McCarthy and Stengel were at or near the end of Hall of Fame managing careers (Stengel was really more of a caretaker as the 1962-65 Mets sent out the clowns while their front office built an organisation) when they made their most fatal mis-judgments.

And yet another Hall of Famer, Tony La Russa, suffered a fatal brain freeze. His failure to even think about his Hall of Fame relief ace Dennis Eckersley earlier than the ninth-inning save situations cost him twice and would have kept the Reds from a 1990 Series sweep, if not from winning the Series itself.

The Astros had seven men bat with men in scoring position in Game Seven and only Correa nailed a base hit. The Nats went 2-for-9 in the same position. And, for a change, left three fewer men on than the Astros did.

The Astros couldn’t hit a gimp with a hangar door. The Nats punctured an Astro who dealt trump for six innings and made two fateful mistakes in the seventh that the Nats took complete advantage of.

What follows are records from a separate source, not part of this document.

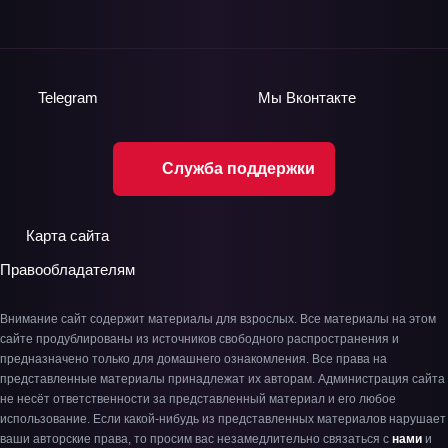
Telegram
Мы
Вконтакте
Служба поддержки
Карта сайта
Правообладателям
Внимание сайт содержит материалы для взрослых. Все материалы на этом
сайте продублированы из источников свободного распространения и
предназначено только для домашнего ознакомления. Все права на
представленные материалы принадлежат их авторам. Администрация сайта
не несёт ответственности за представленный материал и его любое
использование. Если какой-нибудь из представленных материалов нарушает
ваши авторские права, то просим вас незамедлительно связаться с
нами
и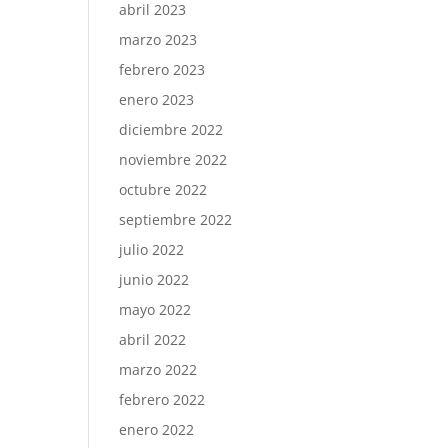
abril 2023
marzo 2023
febrero 2023
enero 2023
diciembre 2022
noviembre 2022
octubre 2022
septiembre 2022
julio 2022
junio 2022
mayo 2022
abril 2022
marzo 2022
febrero 2022
enero 2022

Then their best relief option in the moment got thumped with his absolute best pitch.

Because baseball isn’t immune to the law of unintended consequences, either. It never was. It never will be. The Astros were the better team until the World Series. The Nats ended up the better team in the World Series. And that isn’t exactly unheard of, either.

Few teams in baseball have been better than the 1906 Cubs, the 1914 Philadelphia Athletics, the 1954 Indians, the 1960 Yankees, the 1969 Orioles, the 1987 Cardinals, the 1988 and 1990 A’s, the 2003 Yankees, and the 2006 Tigers. They all lost World Series in those years. And two of them (’60 Yankees; ’87 Cardinals) went the distance before losing.

Yet the Nats scored the greatest upset in the history of the Series, and not just because they’re the first to reach the Promised Land entirely on the road. The Astros were Series favourites by the largest margin ever going in. And only the 1914 Braves were down lower during their regular season than the Nats were in late May this year.

But that year’s A’s, the first of two Connie Mack dynasties, weren’t favoured as heavily to win as this year’s Astros.

The Dodgers were overwhelming National League favourites to get to this World Series—until Kendrick’s monstrous tenth-inning grand slam. Then the Cardinals were favoured enough to make it—until they ran into a Washington vacuum cleaner that beat, swept, and cleaned them four straight.

The Astros didn’t have it that easy getting to this Series. The ornery upstart Rays made them win a pair of elimination games first. Then it took Yankee skipper Aaron Boone’s dice roll in the bottom of the ALCS Game Six ninth—refusing to walk Jose Altuve with George Springer aboard and comparative spaghetti-bat Jake Marisnick on deck—to enable Altuve’s mammoth two-run homer off a faltering Aroldis Chapman with the pennant attached.

Hinch made the right move in the circumstance and the moment and the Nats made the righter play. The championship play, as Correa put it. The play for the Promised Land. Soto’s eighth-inning RBI single and Eaton’s ninth-inning two-run single were just insurance policies.

When Hinch says that not bringing in Cole was a mistake he’d have to live with, he shouldered a blame that wasn’t his to shoulder. Even if his happen to be the strongest in Astroworld.